The Task Force’s brief: to identify practices which promote effective crime reduction while at the same time building public trust.

In May 2015 the Task Force released its recommendations in the form of six main “pillars”: Building Public Trust and Legitimacy, Policy and Oversight, Technology and Social Media, Community Policing and Crime Reduction, Officer Training and Education, and Officer Safety and Wellness.

Meanwhile, the Indiana State Police, the DNR Division of Law Enforcement, the Indiana Associations of Chiefs of Police, and the Indiana Sheriffs Association were responding to the same events in the same way: with a two-day summit, held in Indianapolis in April 2015, aimed at developing an action plan to improve policing practices in the state.

That summit yielded its own body of recommendations, on everything from recruitment to equipment to accountability.

Now the Chesterton Police Department has begun the work of putting those principles into practice.

At its meeting last week, the Police Commission voted unanimously to formally adopt both the Task Force’s and the Summit’s findings and guidances, and Police Chief Dave Cincoski has vowed to take action on the respective recommendations within 12 months.

“I fully endorse the reports and the recommendations,” Cincoski said. “Already the Chesterton Police Department has implemented or is in the process of implementing many of them.”

Cincoski did hasten to add that his interest in pursuing this initiative should not be taken to mean that he’s concerned about the professionalism or morale of his officers. On the contrary, Cincoski said, his goal is simply to make the CPD as excellent a department as it can be. “This is by no means an indication that the Chesterton Police Department is doing anything wrong, in any shape, way, or form. The officers of this department have my full confidence and support.”

A sampling from the Task Force’s executive summary:

* “Law enforcement culture should embrace a guardian--rather than a warrior--mindset.”

* “Law enforcement agencies should also establish a culture of transparency and accountability.”

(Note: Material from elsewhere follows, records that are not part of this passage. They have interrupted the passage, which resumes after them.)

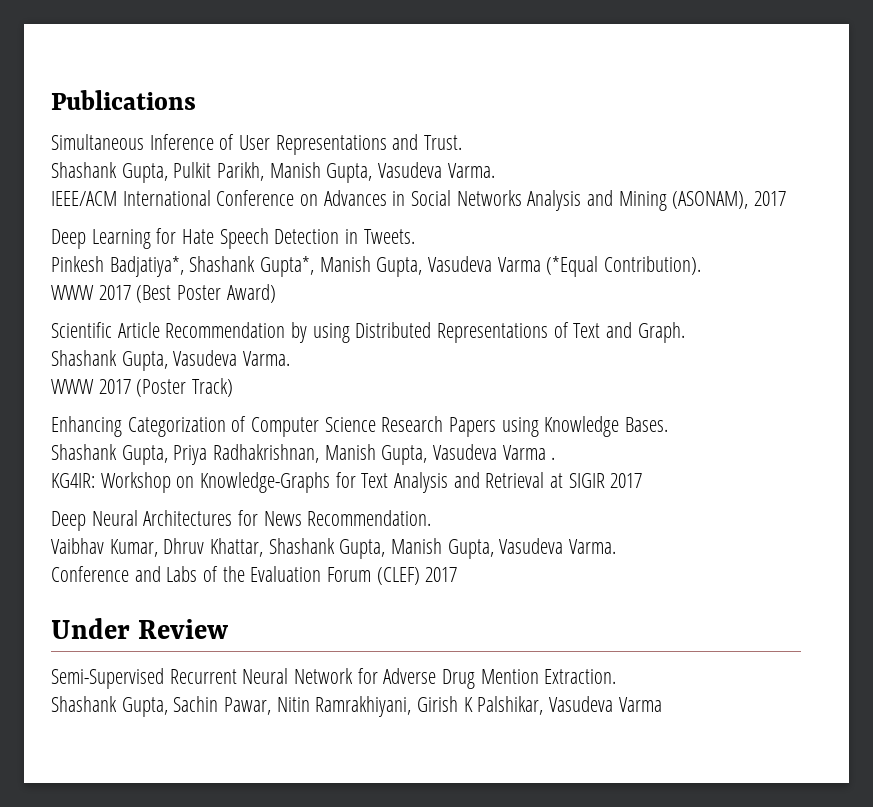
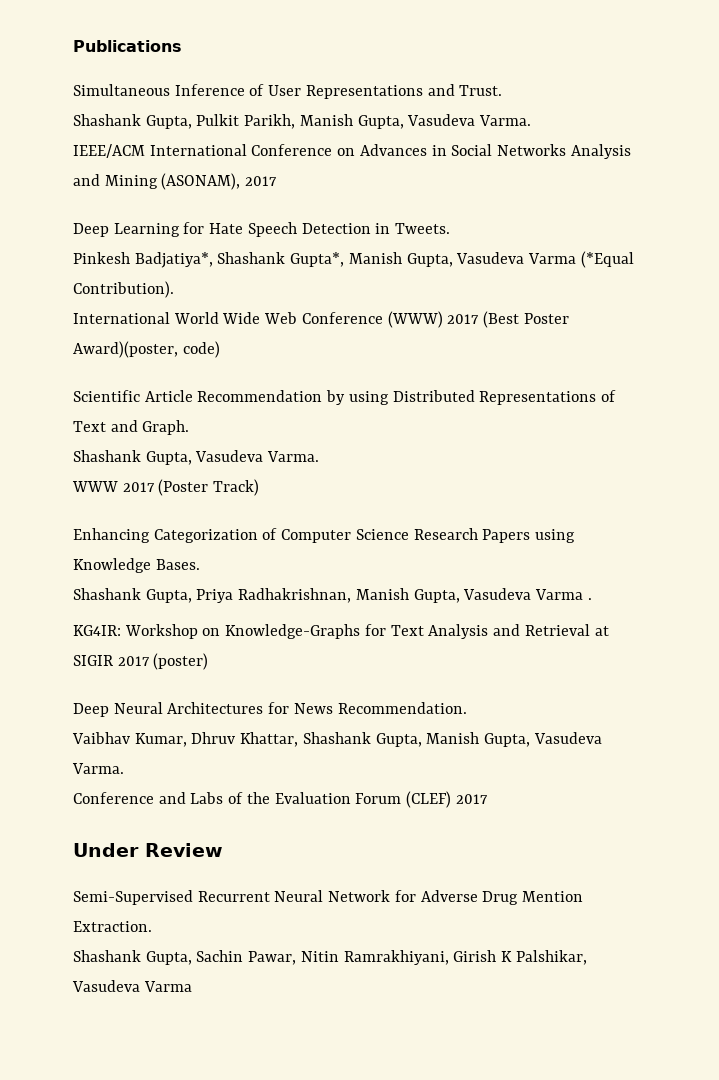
[51,285,94,300] WWW -> [73,311,443,328] International World Wide Web Conference (WWW)
[226,284,276,303] Award) -> [73,341,220,358] Award)(poster, code)
(643, 480) none -> [153,653,209,670] (poster)

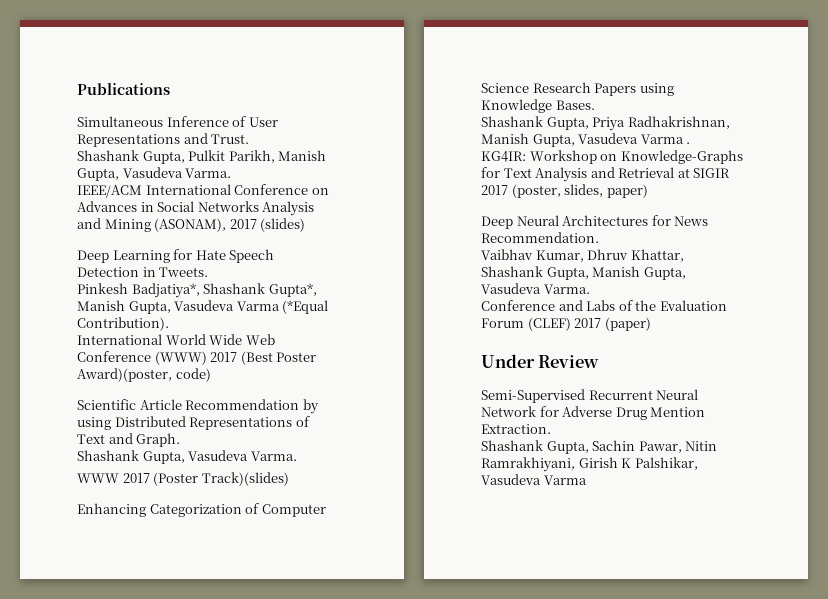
(278, 181) none -> [260,218,306,232] (slides)
[213,479,260,496] Track) -> [201,472,289,486] Track)(slides)
[153,653,209,670] (poster) -> [511,184,648,198] (poster, slides, paper)
(488, 799) none -> [604,317,651,331] (paper)

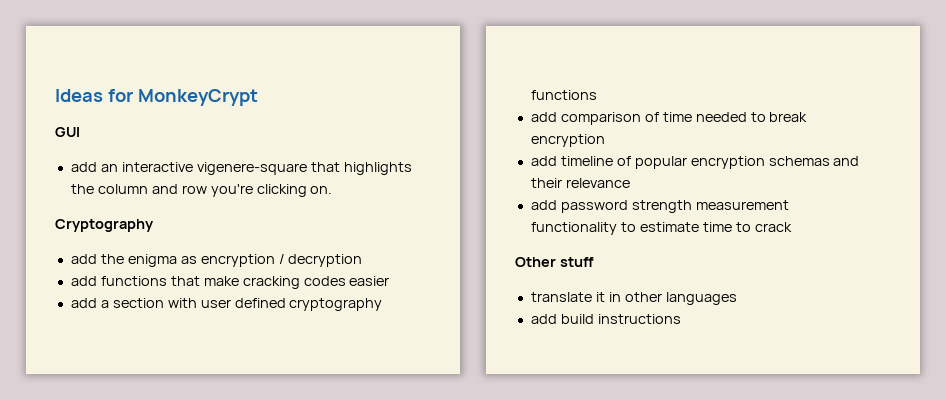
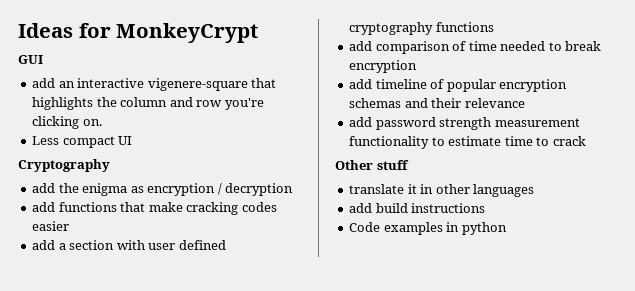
(333, 190) none -> [32,136,133,148] // Less compact UI
(681, 319) none -> [349,222,507,235] // Code examples in python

* “Law enforcement agencies should have clear and comprehensive policies on the use of force . . , mass demonstrations . . , consent before searches, gender identification, racial profiling, and performance measures.”

* Law enforcement agencies should adopt “community policing as a guiding policy for all stakeholders,” under which police officers work with neighborhood residents “to co-produce public safety.”

* Law enforcement agencies should “promote wellness and safety at every level of the organization,” by providing every officer with tactical first-aid kits and by requiring officers to use seatbelts and body armor.

A sampling from the Summit’s recommendations:

* “Indiana law enforcement agencies noting deficiencies greater than 10 percent of agency population and service population will develop recruitment plans to target needed population groups for law enforcement service.”

* “‘Understanding enforcement through education’ will become a routine part of Indiana law enforcement activity, recognizing that the better our citizens understand our work, the likelihood of their ongoing support improves.”

* Agencies “must identify and attend community events as a routine method of re-engaging the public,” including, for instance, “National Night Out, Coffee with a Cop, routine police-neighborhood meetings, routine interaction with faith-based organizations, the routine use of (school resource officers), and other school-based activities, attendance at business group meetings and other civic groups.”

* Agencies’ chief executives “will begin actively educating all police personnel in their respective agencies to help them understand the entire budget process.”

* Agencies “shall start the process of establishing a partnership with health insurance carriers to implement free wellness screenings for law enforcement officers.”